Materials provided:
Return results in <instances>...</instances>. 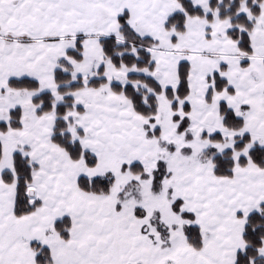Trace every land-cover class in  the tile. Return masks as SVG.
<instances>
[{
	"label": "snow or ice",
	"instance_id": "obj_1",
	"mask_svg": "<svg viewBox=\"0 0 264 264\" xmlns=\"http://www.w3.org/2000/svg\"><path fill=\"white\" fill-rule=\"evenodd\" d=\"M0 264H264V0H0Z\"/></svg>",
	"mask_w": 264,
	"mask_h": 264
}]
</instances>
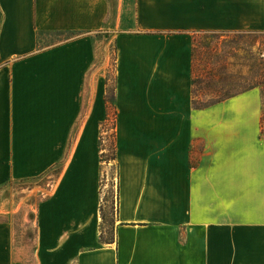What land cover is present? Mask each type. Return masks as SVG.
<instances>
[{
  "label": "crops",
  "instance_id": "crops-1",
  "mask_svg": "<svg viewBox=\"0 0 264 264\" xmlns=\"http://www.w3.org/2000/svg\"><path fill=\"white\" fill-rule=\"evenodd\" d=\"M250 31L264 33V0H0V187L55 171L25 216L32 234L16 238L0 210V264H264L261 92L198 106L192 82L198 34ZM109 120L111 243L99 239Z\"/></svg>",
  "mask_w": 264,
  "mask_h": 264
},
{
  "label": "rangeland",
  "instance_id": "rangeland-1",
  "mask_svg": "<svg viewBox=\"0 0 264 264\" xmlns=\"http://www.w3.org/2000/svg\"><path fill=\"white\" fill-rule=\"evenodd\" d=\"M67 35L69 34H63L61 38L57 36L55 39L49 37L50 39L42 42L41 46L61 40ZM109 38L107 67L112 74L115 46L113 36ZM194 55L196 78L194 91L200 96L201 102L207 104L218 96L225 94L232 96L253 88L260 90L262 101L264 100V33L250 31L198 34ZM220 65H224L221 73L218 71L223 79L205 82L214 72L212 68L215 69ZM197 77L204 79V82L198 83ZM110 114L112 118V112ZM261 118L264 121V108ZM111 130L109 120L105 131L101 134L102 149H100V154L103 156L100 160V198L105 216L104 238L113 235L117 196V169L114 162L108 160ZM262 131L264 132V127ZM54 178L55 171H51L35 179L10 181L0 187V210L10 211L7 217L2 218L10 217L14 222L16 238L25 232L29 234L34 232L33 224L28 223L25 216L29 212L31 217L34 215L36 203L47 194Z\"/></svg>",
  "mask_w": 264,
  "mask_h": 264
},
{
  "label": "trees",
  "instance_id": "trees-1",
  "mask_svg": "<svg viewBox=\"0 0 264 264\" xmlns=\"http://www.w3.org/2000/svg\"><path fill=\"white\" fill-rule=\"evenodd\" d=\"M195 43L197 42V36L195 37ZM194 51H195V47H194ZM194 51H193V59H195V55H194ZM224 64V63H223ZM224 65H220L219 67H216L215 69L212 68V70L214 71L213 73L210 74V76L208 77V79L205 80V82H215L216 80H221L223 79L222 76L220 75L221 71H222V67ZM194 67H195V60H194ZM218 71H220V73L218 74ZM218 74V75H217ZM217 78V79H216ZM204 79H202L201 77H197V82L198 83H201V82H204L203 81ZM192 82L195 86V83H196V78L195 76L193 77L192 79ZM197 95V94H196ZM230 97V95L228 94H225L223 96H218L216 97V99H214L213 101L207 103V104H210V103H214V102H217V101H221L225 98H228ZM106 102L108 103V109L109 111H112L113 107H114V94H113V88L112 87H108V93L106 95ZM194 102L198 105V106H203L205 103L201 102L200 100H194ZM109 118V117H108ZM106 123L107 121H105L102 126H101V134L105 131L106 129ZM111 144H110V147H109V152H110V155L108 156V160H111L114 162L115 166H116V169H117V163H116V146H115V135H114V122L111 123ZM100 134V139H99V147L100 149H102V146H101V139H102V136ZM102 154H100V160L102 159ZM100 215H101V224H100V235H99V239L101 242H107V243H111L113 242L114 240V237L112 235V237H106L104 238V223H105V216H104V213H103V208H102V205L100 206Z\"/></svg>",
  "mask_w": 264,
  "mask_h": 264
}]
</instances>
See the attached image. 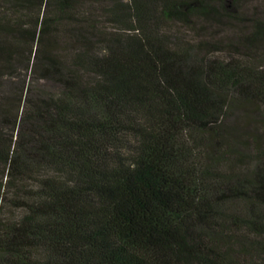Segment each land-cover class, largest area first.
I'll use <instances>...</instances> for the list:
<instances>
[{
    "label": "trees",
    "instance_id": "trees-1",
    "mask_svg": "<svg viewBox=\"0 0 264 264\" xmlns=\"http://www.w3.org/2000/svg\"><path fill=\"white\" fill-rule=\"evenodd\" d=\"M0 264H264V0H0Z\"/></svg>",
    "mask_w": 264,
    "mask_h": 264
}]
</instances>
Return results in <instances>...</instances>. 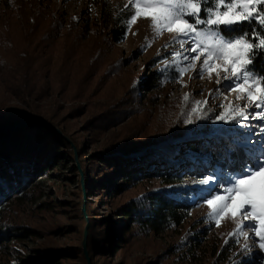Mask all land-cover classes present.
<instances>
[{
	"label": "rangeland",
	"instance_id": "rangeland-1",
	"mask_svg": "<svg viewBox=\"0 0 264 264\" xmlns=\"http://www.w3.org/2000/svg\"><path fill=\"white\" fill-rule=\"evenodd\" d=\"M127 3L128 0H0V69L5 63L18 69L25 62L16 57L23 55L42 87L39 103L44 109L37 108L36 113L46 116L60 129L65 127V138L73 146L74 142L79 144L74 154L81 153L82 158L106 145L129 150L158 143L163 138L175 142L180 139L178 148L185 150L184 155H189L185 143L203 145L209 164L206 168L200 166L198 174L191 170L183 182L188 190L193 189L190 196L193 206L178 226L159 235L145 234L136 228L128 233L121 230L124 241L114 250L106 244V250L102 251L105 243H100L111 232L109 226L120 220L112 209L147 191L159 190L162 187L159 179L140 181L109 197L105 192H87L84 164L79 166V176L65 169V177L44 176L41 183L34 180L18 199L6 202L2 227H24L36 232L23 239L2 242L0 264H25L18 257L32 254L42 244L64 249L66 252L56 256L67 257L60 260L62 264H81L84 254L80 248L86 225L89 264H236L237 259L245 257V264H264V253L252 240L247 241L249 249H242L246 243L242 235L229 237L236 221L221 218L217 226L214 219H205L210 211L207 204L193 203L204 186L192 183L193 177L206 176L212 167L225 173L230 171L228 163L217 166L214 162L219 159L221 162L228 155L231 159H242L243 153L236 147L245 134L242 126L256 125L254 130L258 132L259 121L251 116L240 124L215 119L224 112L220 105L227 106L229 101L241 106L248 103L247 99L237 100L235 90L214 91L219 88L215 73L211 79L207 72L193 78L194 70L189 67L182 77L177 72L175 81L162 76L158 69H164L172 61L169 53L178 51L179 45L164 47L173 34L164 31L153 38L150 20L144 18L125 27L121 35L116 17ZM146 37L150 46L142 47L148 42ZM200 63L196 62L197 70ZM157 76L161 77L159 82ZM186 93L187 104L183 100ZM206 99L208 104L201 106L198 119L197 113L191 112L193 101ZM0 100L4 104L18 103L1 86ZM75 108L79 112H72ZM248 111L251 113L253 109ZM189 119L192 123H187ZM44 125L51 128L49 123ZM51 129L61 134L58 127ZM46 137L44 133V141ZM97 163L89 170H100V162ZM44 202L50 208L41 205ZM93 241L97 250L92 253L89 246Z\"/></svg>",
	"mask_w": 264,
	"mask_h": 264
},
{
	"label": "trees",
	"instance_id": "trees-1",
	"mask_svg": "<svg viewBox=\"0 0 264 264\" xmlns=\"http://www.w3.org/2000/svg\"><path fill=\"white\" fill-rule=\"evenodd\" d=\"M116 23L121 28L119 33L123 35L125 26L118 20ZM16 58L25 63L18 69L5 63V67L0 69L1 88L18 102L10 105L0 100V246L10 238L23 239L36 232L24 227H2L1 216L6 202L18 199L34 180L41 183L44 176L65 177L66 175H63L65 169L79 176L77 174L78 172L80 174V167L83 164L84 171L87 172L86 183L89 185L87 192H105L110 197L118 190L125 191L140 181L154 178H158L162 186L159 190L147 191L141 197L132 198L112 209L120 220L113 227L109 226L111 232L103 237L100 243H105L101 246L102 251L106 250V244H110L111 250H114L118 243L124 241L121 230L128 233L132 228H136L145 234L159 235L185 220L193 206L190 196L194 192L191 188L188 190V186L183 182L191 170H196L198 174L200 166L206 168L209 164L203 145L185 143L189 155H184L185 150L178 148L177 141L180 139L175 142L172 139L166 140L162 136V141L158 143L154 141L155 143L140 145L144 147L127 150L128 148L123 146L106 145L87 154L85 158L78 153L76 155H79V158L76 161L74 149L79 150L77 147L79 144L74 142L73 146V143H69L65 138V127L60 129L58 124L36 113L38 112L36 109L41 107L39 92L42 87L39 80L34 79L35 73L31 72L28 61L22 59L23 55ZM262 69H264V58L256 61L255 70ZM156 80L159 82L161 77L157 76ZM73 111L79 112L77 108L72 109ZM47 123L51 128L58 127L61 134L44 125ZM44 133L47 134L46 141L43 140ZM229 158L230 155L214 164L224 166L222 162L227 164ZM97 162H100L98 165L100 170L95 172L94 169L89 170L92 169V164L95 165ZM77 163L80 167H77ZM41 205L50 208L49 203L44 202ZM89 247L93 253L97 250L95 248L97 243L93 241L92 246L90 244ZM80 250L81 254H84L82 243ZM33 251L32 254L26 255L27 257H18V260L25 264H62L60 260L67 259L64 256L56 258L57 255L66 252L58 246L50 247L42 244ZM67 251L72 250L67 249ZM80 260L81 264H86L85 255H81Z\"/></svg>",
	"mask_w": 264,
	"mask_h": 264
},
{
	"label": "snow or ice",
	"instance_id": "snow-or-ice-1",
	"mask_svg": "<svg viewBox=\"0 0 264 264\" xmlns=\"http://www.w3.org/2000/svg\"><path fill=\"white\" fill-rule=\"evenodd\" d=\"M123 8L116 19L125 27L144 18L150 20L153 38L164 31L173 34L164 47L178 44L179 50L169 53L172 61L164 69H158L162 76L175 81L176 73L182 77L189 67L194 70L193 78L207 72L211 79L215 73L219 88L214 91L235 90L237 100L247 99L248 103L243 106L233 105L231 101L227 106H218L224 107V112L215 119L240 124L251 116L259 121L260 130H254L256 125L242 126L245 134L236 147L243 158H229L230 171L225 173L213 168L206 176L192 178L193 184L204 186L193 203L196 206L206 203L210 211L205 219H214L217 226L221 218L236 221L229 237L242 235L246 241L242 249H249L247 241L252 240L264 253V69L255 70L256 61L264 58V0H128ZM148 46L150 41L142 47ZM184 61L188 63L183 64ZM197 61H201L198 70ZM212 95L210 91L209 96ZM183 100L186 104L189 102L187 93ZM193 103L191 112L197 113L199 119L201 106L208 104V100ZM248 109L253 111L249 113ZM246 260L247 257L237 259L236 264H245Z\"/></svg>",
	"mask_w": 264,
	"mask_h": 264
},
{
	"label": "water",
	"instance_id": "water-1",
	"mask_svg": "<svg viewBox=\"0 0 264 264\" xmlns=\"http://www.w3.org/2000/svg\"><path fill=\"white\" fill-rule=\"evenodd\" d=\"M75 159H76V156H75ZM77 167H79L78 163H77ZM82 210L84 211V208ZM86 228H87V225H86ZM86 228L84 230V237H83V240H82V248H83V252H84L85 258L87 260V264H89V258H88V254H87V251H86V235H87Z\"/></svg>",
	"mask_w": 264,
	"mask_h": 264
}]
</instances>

---

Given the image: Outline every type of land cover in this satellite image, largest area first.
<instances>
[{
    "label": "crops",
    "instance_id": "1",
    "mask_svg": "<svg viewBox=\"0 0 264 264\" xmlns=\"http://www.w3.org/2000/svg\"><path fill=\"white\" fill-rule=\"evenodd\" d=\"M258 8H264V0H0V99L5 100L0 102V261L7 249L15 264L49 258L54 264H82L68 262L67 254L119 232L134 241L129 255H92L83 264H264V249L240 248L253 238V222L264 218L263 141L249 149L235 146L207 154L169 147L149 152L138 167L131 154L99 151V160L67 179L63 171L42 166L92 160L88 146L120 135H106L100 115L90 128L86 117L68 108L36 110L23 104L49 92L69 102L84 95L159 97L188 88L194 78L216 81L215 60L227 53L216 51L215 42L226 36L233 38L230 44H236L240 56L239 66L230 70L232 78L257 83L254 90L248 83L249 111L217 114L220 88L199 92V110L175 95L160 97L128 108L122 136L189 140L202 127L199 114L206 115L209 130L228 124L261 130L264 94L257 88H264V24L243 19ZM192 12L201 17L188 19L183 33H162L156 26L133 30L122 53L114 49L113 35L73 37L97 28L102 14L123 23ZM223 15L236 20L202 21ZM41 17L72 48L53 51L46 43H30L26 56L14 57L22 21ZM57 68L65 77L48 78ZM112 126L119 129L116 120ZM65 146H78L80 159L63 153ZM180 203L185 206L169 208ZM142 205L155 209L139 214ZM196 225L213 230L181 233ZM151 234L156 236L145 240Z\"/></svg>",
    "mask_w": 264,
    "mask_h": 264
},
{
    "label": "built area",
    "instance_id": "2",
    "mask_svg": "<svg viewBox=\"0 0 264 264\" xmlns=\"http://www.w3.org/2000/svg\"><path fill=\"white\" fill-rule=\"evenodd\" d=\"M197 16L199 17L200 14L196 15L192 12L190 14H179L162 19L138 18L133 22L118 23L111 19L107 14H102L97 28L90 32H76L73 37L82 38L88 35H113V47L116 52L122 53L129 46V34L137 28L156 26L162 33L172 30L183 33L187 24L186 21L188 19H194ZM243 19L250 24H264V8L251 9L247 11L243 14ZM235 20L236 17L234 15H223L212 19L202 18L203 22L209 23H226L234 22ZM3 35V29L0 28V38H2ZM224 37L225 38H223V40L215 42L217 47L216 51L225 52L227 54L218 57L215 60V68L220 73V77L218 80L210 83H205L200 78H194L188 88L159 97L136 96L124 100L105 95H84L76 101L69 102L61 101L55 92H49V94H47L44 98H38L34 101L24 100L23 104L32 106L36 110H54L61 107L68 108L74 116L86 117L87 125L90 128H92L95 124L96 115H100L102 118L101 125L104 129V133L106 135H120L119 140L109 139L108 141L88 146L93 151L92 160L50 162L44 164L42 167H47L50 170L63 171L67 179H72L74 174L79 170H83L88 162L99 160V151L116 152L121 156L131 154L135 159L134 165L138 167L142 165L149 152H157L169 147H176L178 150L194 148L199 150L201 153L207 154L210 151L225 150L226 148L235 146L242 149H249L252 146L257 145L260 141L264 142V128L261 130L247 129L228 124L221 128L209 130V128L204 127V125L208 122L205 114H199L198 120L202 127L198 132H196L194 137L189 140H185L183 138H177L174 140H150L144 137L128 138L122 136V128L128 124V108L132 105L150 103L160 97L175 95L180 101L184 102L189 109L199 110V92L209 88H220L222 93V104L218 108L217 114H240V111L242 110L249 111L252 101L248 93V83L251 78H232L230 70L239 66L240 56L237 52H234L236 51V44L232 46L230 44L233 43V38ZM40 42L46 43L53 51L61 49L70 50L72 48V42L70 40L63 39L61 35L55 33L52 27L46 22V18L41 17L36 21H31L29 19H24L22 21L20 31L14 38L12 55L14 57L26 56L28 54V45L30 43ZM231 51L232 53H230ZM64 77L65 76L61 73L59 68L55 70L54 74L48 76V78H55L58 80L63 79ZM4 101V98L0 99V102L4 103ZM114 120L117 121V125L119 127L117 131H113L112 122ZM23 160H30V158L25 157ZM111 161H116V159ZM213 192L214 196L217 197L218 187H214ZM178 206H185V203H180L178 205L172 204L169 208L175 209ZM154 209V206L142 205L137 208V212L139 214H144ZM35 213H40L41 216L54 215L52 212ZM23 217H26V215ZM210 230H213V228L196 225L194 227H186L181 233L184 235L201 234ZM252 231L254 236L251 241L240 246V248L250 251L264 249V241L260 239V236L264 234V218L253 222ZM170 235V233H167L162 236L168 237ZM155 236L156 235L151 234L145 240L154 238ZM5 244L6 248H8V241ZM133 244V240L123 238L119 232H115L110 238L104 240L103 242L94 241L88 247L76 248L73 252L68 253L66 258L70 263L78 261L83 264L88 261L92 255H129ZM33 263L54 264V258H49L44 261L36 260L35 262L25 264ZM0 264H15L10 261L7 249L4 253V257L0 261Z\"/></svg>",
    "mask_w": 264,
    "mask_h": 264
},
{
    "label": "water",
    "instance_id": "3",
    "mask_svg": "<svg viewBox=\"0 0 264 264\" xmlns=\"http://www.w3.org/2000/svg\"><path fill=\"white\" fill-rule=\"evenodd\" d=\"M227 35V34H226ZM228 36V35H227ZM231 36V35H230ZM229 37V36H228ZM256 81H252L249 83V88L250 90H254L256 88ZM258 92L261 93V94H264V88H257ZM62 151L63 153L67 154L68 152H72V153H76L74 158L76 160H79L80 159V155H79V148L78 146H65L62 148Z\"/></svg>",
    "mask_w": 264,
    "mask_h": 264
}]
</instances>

* * *

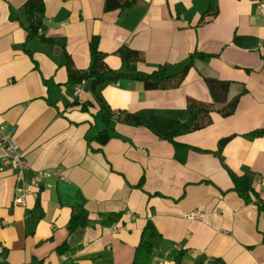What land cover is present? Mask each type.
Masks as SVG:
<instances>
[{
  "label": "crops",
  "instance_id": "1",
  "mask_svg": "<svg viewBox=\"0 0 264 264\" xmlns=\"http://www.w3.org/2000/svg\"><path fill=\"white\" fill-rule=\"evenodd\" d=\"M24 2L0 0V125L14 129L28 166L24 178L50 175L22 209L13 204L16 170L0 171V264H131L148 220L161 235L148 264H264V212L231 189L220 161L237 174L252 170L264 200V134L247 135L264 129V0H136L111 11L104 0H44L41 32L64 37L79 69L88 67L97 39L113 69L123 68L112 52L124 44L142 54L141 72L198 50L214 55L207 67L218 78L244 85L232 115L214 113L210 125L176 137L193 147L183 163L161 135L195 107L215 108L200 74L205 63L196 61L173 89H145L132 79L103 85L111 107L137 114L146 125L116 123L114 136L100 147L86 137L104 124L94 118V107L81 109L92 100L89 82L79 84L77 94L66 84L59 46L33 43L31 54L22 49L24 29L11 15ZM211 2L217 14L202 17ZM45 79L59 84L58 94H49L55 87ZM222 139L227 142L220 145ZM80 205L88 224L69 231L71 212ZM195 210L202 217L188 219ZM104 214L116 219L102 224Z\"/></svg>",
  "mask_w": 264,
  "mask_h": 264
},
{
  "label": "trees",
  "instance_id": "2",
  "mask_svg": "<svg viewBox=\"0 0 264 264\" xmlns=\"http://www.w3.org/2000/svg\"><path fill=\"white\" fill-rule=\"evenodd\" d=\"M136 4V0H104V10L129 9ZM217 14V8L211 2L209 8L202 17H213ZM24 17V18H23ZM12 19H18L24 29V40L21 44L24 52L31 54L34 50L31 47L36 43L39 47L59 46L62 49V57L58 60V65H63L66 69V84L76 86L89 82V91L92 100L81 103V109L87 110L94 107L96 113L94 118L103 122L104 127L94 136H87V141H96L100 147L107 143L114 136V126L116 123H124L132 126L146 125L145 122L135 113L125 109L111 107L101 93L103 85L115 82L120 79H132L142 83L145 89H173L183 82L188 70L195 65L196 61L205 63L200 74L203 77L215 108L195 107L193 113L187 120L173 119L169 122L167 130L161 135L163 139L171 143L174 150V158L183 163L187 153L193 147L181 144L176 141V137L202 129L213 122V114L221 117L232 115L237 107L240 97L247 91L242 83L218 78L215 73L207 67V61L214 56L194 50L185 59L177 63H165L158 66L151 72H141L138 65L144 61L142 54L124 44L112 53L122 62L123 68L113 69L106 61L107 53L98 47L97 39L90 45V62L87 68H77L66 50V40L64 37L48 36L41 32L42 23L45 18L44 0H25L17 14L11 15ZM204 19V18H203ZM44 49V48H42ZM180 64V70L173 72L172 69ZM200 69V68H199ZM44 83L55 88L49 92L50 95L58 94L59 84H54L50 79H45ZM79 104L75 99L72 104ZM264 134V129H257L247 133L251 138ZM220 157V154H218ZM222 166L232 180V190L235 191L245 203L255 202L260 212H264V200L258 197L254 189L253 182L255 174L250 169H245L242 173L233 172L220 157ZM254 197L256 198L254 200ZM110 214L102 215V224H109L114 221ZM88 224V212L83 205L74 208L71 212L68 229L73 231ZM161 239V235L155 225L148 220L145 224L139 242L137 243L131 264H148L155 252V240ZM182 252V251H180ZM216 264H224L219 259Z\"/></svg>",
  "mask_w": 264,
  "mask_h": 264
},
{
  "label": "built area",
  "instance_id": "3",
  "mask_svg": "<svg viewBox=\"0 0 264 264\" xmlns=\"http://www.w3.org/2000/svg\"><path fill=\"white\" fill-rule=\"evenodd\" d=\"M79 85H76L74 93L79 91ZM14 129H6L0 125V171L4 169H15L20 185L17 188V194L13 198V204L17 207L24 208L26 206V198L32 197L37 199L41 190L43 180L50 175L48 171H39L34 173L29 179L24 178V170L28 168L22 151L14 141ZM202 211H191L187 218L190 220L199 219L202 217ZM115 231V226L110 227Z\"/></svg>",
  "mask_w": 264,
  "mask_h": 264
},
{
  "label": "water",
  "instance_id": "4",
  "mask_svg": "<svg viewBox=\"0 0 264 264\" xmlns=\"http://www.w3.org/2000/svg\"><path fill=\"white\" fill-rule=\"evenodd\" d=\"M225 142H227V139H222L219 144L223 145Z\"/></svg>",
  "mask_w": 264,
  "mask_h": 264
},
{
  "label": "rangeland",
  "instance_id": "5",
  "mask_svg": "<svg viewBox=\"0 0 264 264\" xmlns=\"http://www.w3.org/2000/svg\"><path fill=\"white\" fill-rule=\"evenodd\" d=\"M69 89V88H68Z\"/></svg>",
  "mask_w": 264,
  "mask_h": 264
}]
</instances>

What the exercise asks:
Collect every line in the records above that contains the string "trees", treating uppercase and lowercase letters as different.

Expected output:
  "label": "trees",
  "instance_id": "trees-1",
    "label": "trees",
    "instance_id": "trees-1",
	"label": "trees",
	"instance_id": "trees-1",
  "label": "trees",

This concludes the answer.